Sarà la mia passione per la distopia, genere che troppo spesso ha visto lungo nel futuro dell’Umanità, ma ritengo che delegare la ricerca interiore a una macchina ci renderà meno umani e credo che, riguardo a questo, il nostro livello sia già così basso da non poter permetterci d’abbassarlo ulteriormente; se proprio dobbiamo ridurre qualcosa, guardiamo al nostro ego perché, per tanto grande e potente possa diventare, non riuscirà mai a soccorrerci quando apriremo gli occhi e ci renderemo conto che nessuno si sta occupando davvero di noi, che l’ologramma parlante è un’altra trovata per isolarci dall’altro, per impedirci di dialogare, confrontarci, crescere. E quando leggo che papa Francesco ha chiesto ai centri di ricerca di alcune Università d’impegnarsi a studiare l’attuale rivoluzione in corso, facendo luce sui vantaggi e sui pericoli temo che, prima o poi, qualcuno farà presente al capo della Chiesa quanto si potrà risparmiare sostituendo dei costosissimi preti – peraltro, uomini i cui umori vanno comunque gestiti con ulteriore spesa di tempo/denaro – con un banale chatbot che si può tranquillamente affittare con un pugno di dollari al mese.
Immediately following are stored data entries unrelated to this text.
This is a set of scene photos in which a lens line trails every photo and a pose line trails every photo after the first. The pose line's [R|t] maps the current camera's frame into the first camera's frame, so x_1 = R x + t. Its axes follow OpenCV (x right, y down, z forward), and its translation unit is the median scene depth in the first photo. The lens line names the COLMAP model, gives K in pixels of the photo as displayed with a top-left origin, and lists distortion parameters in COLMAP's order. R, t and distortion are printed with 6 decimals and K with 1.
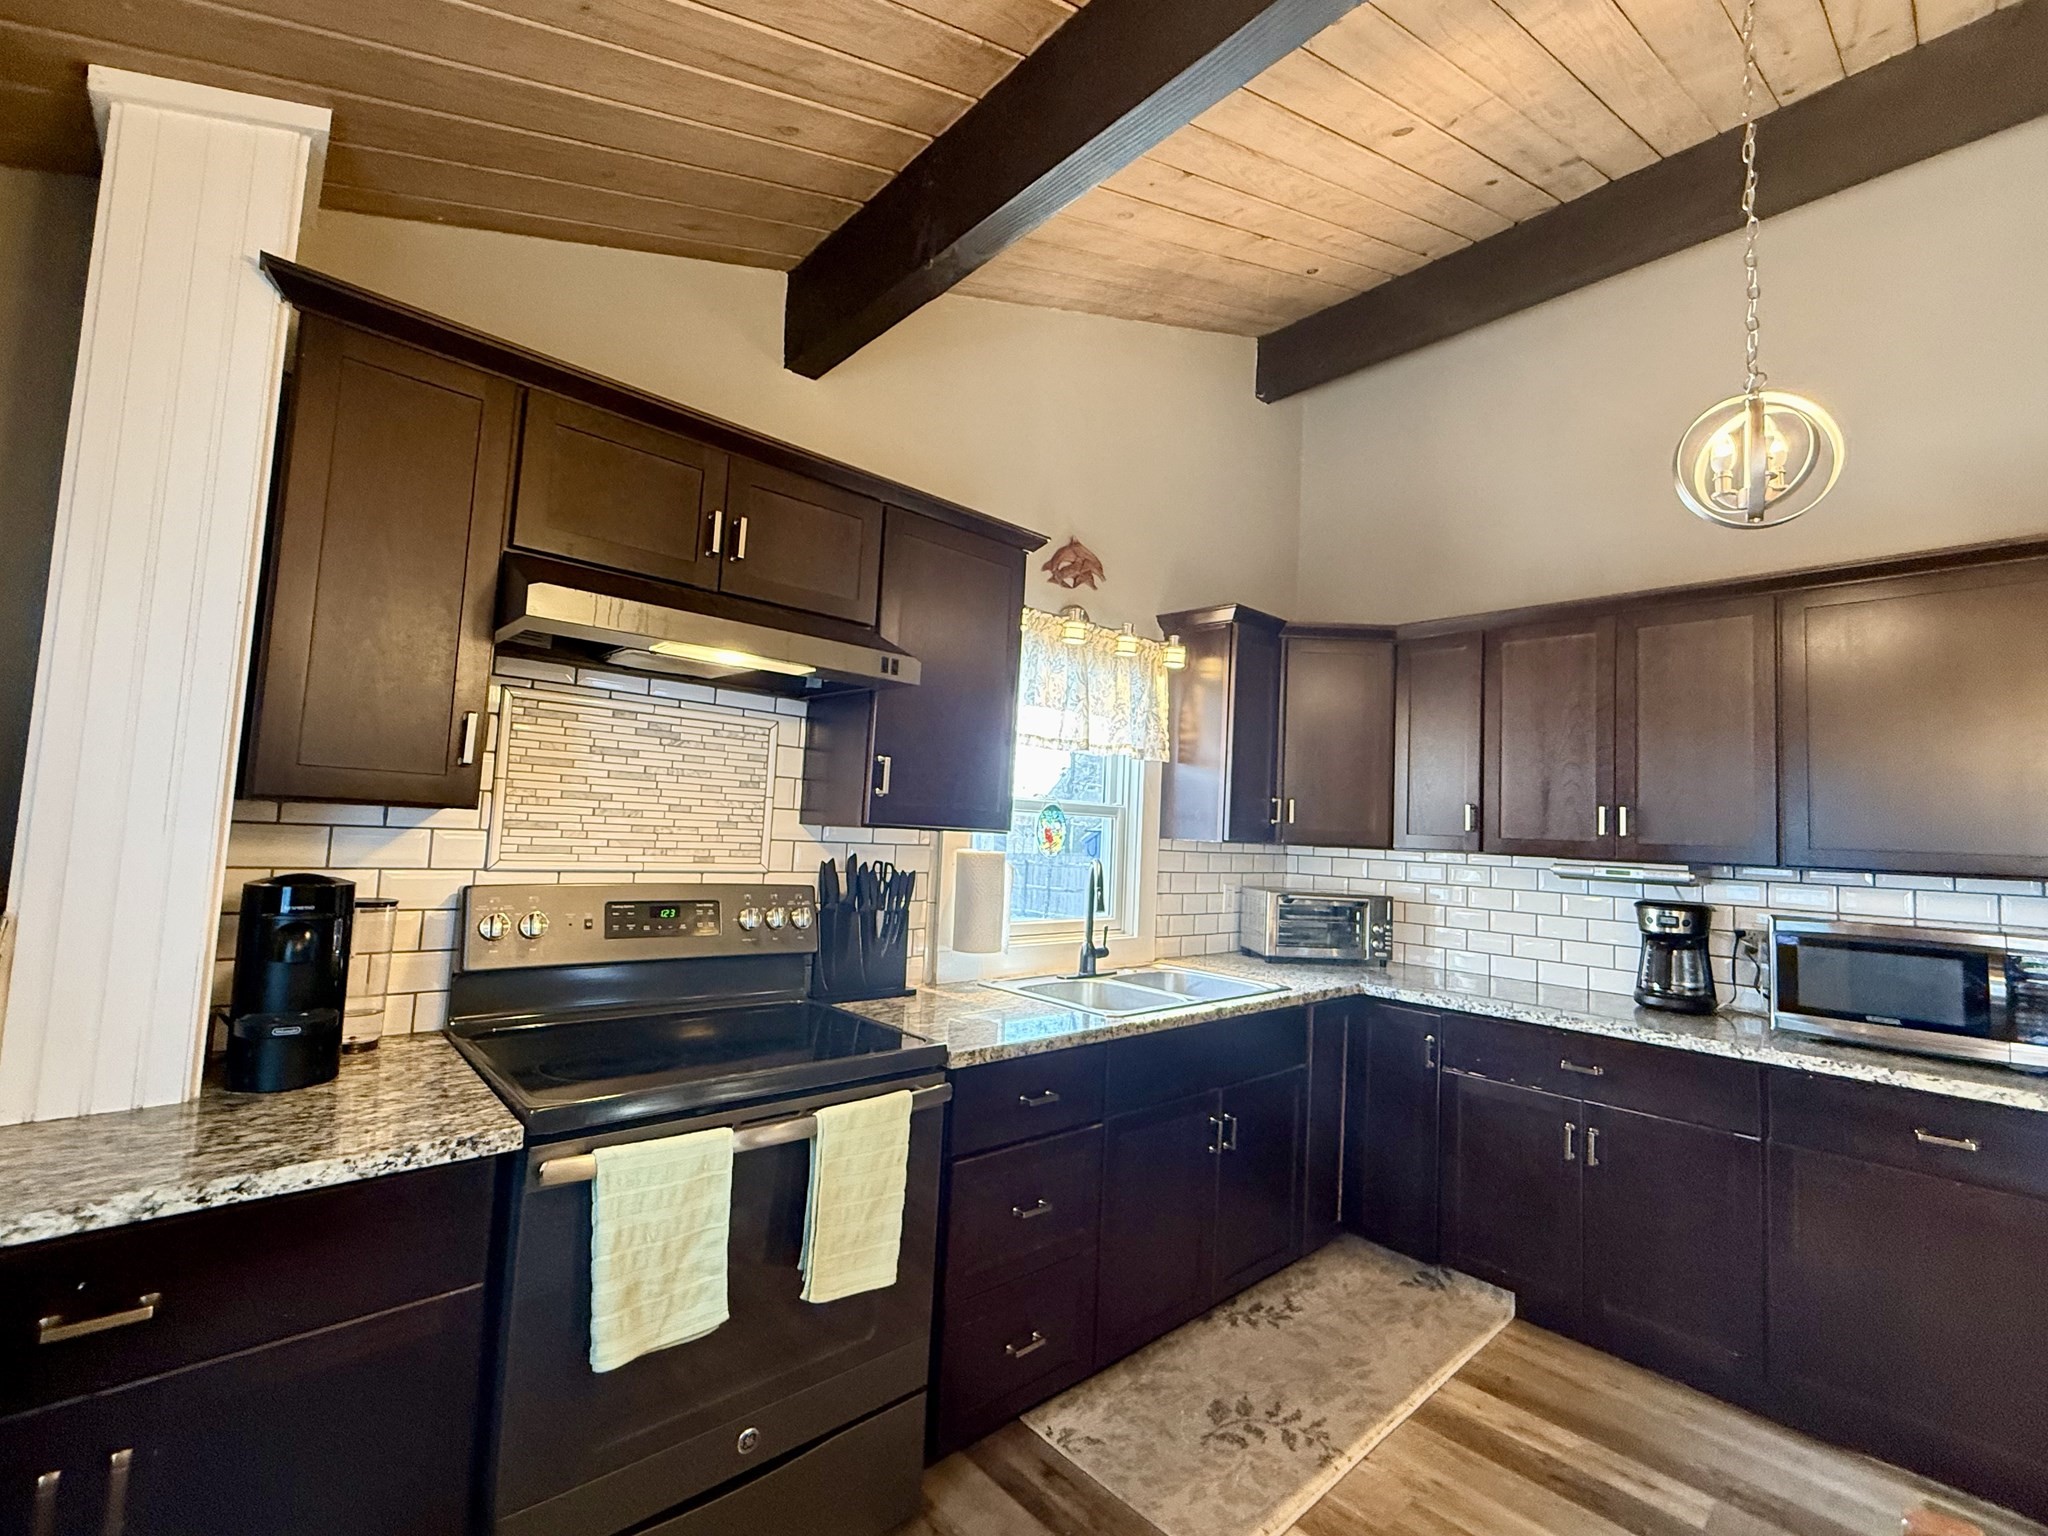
lens RADIAL K [[879.4, 0, 1017.9], [0, 879.4, 768.0], [0, 0, 1]] dist [-0.002691, 0.000754]
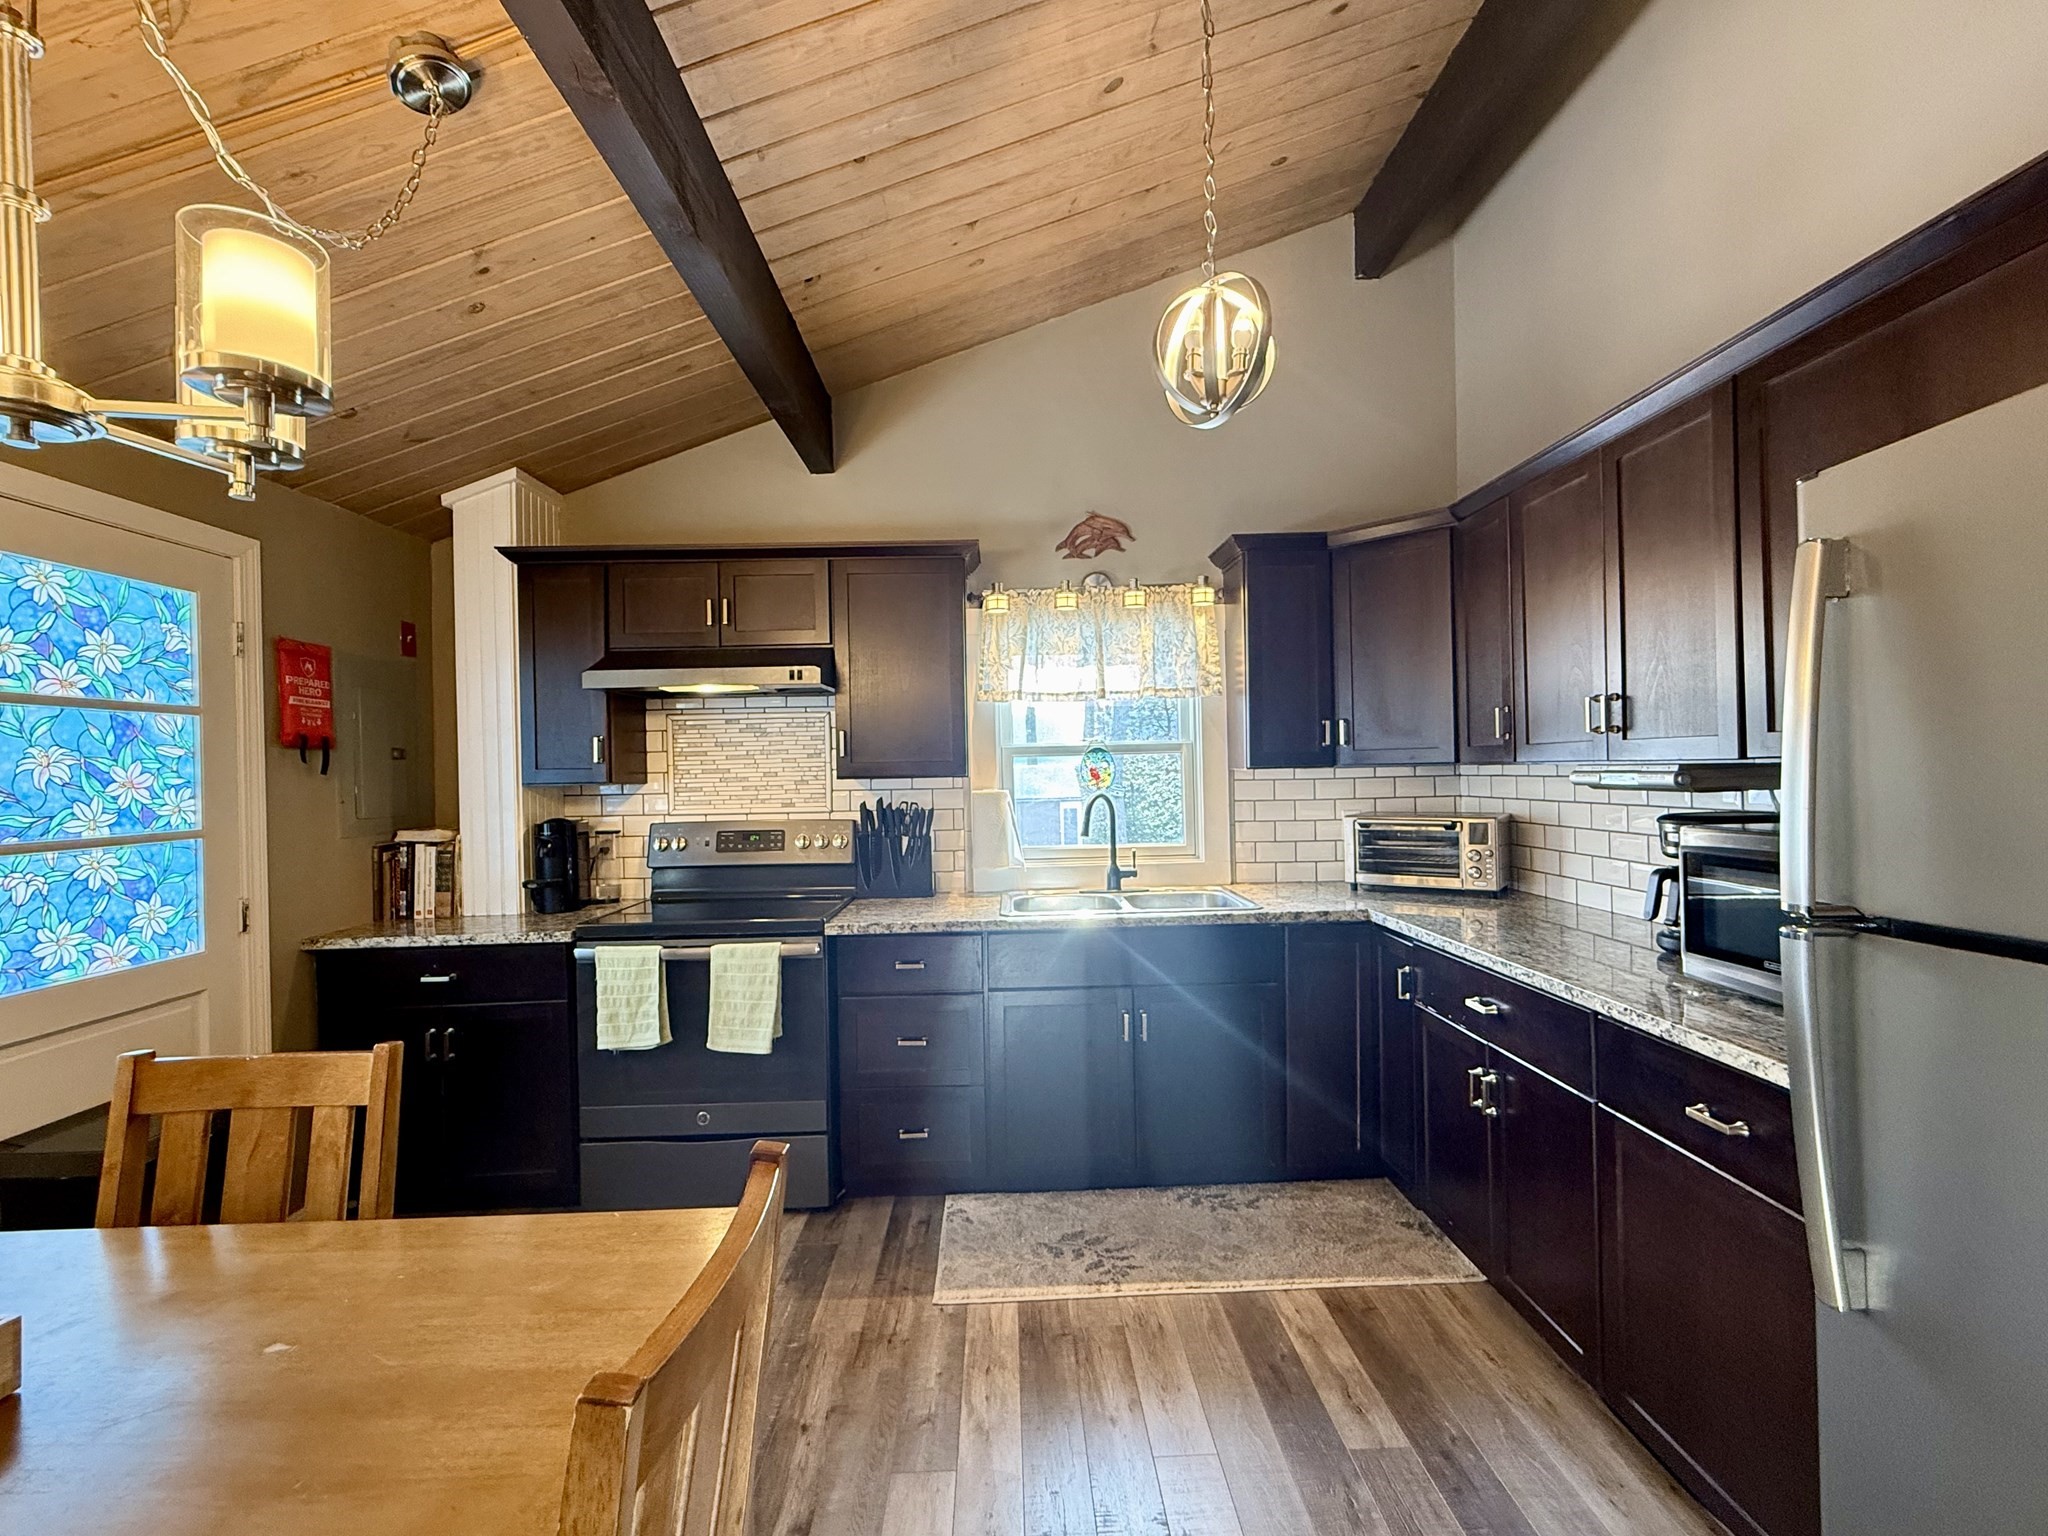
lens RADIAL K [[879.4, 0, 1022.6], [0, 879.4, 767.7], [0, 0, 1]] dist [-0.002691, 0.000754]
pose [[0.752523, -0.065492, -0.655301, 0.972620], [0.103866, 0.994392, 0.019895, 0.046900], [0.650324, -0.083035, 0.755106, 0.074373]]
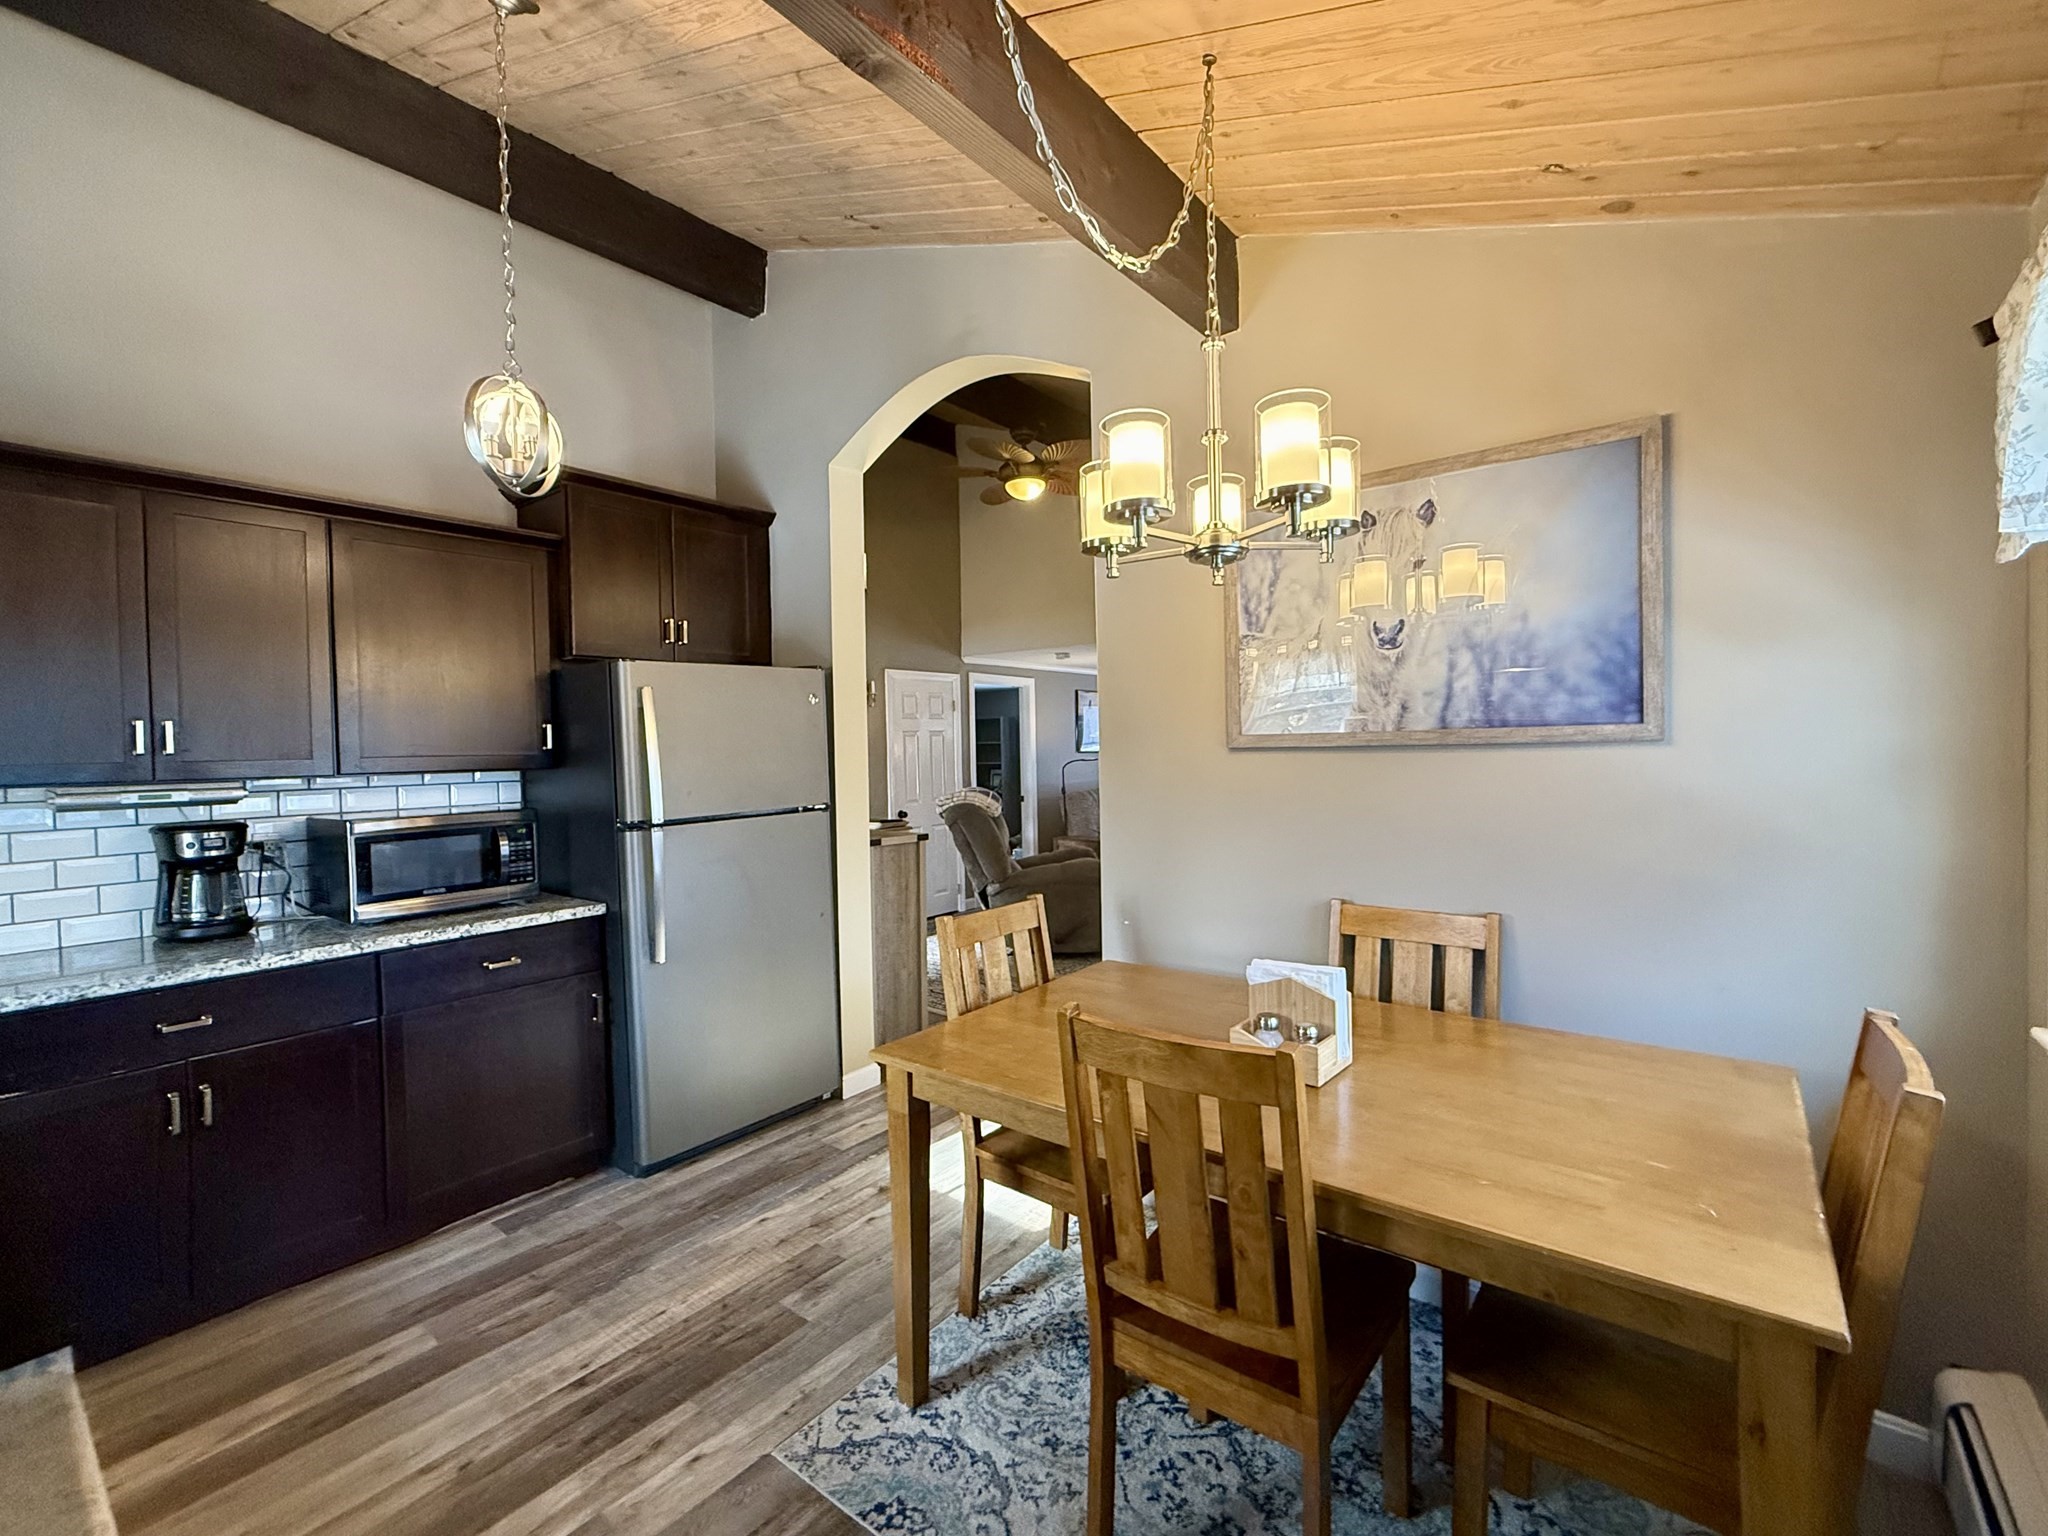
lens RADIAL K [[879.4, 0, 1024.4], [0, 879.4, 769.2], [0, 0, 1]] dist [-0.002691, 0.000754]
pose [[-0.162287, -0.065367, 0.984576, -0.361628], [-0.055555, 0.996826, 0.057023, -0.004625], [-0.985178, -0.045444, -0.165404, 0.373605]]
Credo la teologia sia una delle tante materie per me incomprensibili, ma ho trovato conferma a una mia vecchia idea quando ho letto questo estratto dal libro Castità. La riconciliazione dei sensi, scritto dal vescovo Erik Varden: “Affermiamo ancora che Dio ‘si è fatto uomo’ […] proiettando un’immagine di ‘Dio’ che scaturisce dal nostro senso fisico di ciò che è l’uomo. Il risultato è caricaturale. Il divino è ridotto alla nostra misura. Il fatto che molti contemporanei rifiutino questo ‘Dio’ contraffatto è per molti aspetti indice del loro buon senso”.

Ecco, forse è proprio il buon senso a suggerirmi il finale di questo pezzo, di certo non ho alcuna intenzione d’esser blasfemo – giuro! – ma, rispetto alle intelligenze artificiali e a tantissime intelligenti naturali, come caricature in missione per conto di Dio continuo a preferire di gran lunga John Belushi e Dan Aykroyd nel film The Blues Brothers.